Yesterday, the District of Oregon issued a decision in Oregon Natural Desert Association v. Tidwell, a case pitting enviromental groups intent on protecting steelhead species (a type of salmonid), against the federal government, as well as private individuals who rely upon grazing permits from the Forest Service for their livelihood. The environmentalists challenged the biological opinion issued by the National Marine Fisheries Service under the Endangered Species Act. The biological opinion detailed the effects of grazing on various steelhead habitat streams in the Malheur National Forest, in eastern Oregon. The environmentalists challenged, among other things, the biological opinion's assessment of whether allowing continued grazing would seriously retard the steelhead's recovery. The environmentalists also challenged the way in which the Forest Service, and the permittees, had been implementing the biological opinion's prescriptions.
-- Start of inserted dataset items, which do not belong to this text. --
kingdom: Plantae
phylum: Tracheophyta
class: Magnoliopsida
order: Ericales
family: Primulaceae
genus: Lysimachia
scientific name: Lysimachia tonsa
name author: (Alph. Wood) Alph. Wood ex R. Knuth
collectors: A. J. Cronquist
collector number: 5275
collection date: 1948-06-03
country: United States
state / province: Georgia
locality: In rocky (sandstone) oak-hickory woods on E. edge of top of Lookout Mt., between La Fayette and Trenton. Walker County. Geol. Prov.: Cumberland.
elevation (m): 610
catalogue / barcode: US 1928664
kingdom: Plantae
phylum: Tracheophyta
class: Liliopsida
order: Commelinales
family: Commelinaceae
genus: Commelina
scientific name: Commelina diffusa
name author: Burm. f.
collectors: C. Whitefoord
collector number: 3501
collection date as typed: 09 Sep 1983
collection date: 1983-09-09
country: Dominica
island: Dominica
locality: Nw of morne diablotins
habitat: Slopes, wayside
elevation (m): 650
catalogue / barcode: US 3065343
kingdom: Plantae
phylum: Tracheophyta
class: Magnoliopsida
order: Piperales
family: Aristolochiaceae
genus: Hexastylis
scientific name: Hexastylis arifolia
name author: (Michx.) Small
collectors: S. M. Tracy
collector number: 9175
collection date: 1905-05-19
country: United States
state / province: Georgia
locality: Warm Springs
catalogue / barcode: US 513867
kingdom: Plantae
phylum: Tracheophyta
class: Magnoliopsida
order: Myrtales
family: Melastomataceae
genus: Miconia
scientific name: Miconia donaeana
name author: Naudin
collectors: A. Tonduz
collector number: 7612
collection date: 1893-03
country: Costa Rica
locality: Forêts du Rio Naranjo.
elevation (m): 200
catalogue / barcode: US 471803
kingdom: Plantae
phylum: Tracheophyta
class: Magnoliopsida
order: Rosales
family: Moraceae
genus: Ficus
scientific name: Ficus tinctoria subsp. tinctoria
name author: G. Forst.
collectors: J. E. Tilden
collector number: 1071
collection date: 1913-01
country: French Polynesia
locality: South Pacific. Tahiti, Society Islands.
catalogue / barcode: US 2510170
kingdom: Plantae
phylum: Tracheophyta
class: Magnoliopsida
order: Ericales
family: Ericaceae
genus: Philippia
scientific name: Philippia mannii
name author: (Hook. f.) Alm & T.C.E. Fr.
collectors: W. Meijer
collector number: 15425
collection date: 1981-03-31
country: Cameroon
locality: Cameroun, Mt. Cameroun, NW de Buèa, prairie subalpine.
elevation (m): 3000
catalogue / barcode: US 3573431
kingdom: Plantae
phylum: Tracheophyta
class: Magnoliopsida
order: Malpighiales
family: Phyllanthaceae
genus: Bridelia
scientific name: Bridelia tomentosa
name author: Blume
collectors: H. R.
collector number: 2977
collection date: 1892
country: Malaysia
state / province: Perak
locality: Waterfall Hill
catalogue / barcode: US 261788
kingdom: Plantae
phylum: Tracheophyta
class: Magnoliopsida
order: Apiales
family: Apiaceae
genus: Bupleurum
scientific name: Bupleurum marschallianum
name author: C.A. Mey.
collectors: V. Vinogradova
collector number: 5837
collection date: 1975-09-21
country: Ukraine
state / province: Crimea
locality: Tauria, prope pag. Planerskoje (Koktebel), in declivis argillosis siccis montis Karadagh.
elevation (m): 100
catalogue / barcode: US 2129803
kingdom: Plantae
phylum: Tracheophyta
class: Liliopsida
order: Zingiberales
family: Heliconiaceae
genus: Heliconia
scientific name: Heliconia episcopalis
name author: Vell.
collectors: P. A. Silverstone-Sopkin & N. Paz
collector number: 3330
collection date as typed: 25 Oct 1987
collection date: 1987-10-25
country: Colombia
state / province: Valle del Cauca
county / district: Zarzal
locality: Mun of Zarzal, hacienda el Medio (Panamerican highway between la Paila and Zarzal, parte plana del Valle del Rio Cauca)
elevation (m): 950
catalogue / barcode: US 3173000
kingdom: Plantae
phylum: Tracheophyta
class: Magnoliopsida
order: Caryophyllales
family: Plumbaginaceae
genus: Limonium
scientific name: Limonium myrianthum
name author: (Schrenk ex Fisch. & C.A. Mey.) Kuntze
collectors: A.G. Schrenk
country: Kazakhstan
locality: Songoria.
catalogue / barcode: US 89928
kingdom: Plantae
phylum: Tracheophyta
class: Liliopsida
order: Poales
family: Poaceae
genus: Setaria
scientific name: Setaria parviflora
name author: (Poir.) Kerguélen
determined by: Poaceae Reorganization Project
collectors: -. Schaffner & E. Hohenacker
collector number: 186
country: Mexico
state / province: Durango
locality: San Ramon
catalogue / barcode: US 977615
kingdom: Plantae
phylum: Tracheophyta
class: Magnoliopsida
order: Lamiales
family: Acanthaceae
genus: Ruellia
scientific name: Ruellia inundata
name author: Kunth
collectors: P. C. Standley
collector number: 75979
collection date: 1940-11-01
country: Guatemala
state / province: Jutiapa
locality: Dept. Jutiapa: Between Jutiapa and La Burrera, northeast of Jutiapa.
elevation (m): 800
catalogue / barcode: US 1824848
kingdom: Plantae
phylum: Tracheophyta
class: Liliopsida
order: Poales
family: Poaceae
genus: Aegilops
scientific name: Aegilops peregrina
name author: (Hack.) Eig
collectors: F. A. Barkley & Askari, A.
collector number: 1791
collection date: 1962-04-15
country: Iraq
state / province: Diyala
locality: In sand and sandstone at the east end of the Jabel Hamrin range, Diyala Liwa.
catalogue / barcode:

In his decision on summary judgment, Judge Haggerty split the baby. He ruled in favor of the permittees on their claim that they were illegally cut out of the process by which the Services produced the biological opinion. And he ruled in favor of the National Marine Fisheries Service in the biological opinion's environmental effects analyses. But he ruled in favor of the environmentalists on their claims that the Forest Service had failed adequately to implement the biological opinions and monitor the permittees.
The AP story on the decision seems to confirm the Solomonic nature of Judge Haggerty's ruling: both sides interpret the decision as a victory for each's interest. Given that, an appeal of the decision may not be terribly likely.
As a side note, PLF represented many of the permittees in a previous lawsuit (Oregon Natural Desert Association v. Lohn) concerning the legality of another biological opinion concerning grazing on the Malheur. The decision and appeal were eventually mooted out by the issuance of the biological opinion that was the subject of yesterday's ruling.